So this woman writes a book about Chinese mothers, who basically sound like the drill sargeants of parenthood, and whose advice included forcing your child to practice violin or piano three hours a day, not allowing play dates or sleepovers, insisting they get all As, and berating them for pretty much anything, is all over the news defending herself lately. Surprisingly, being called inferior mothers by a woman who makes beating your child only occasionally seem compassionate upsets some people.
I love how she seems surprised, like she expected people to be grateful to her for pointing out that they were raising their children wrong, and immediately start following her tips and demanding that she appear on Oprah. Or beg her to come to THEIR homes and emotionally and psychologically torment their children, too.
I haven't read the book, and I really don't plan to. I have heard this woman on the radio a lot and I can tell from her tone that if she and I were to meet, five minutes into the conversation I'd want to smack her. And that would be true no matter what the conversation topic was, or whether or not I agreed with her. She has that very smarmy, I-am-not-wrong-you-are-an-idiot tone that professors have (and I believe she is a professor at Yale).

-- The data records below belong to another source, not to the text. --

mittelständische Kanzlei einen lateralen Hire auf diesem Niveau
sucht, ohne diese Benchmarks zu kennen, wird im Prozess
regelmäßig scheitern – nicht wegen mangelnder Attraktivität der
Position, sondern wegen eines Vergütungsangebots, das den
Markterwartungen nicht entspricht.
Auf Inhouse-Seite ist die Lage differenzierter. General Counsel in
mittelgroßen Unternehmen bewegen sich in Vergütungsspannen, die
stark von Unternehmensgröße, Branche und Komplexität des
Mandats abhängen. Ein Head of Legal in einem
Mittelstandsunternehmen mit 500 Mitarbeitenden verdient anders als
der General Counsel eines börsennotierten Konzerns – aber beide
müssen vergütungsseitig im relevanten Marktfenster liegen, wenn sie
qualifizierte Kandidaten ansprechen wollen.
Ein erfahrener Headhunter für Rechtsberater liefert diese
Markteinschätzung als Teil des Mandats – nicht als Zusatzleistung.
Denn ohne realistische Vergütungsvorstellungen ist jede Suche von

But from what I can gather she talks about the strict way Chinese parents traditionally raise their children, and how success is so important, and how her daughter played Carnegie Hall at 13 or something and that's why she's better than you. (I don't know what she's going to say when that same daughter snaps and tries to kill her in her sleep.) It's brought up some fun memories from my childhood. My mom was nowhere near the level of crazy that this woman sounds, but she was very strict, had very high standards for us, and was not into silly things like emotions. She was raised in a pretty crappy style, though, and I know she did the best she could. Even so, she was hard on us, particularly my sister and I. I think that was partially because she wanted us to be able to handle whatever life threw at us, and to be tough. I like to think we both are, but at some point don't you need to give a kid a break? It took me til after college to realize that not being great at something was ok, and that if I truly hated something I didn't really have to do it. I mean, my mom made me play softball. I have a congenital visual problem. What was she thinking? And for the love of God, again I ask that nobody show her this blog or I'll never hear the end of it.

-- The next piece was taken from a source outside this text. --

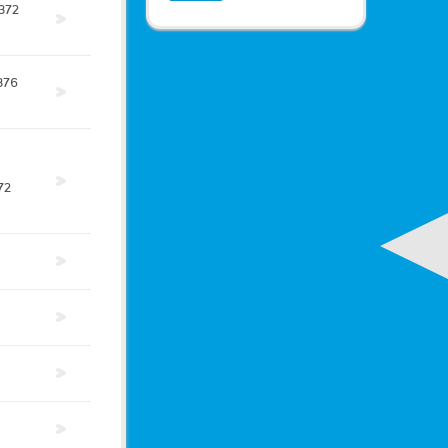
372
376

Really, what good does it do if your kid is the smartest and the best piano player but has no idea how to have fun, or how to live life without being constantly corralled? I ran into that problem, too. When I got to college and my every moment wasn't monitored and scheduled, I really had no idea what to do with myself. I couldn't manage my own time or realize how much time I should put into my work, or even what I should study. I did, however, devote plenty of time to drinking beer and talking to people, two things that I didn't do that much of in my younger years. I'm just figuring out what I want out of my professional life now, and I'm thirty-one years old.
So maybe Henry won't be the valedictorian or a violin virtuoso. He'll do well in school, maybe he'll take karate or play a sport he really likes. He won't sit in front of a TV or play video games all day. But I like to think he won't be that weird kid that can't talk to other kids, and I like to think that while he may hate me at various points in his life, that at the end of the day he'll realize I did what I thought was best, and know that I loved him every day of his life. I will never run him down or tell him he's worthless because he didn't meet some impossible expectation And if he doesn't realize that I was an OK mom, I'll make him read this chick's book and be grateful I'm not like her.
Seriously, what are the odds on those two girls either beating her to death or going to college and turning into huge drunken sluts and never talking to their mother again?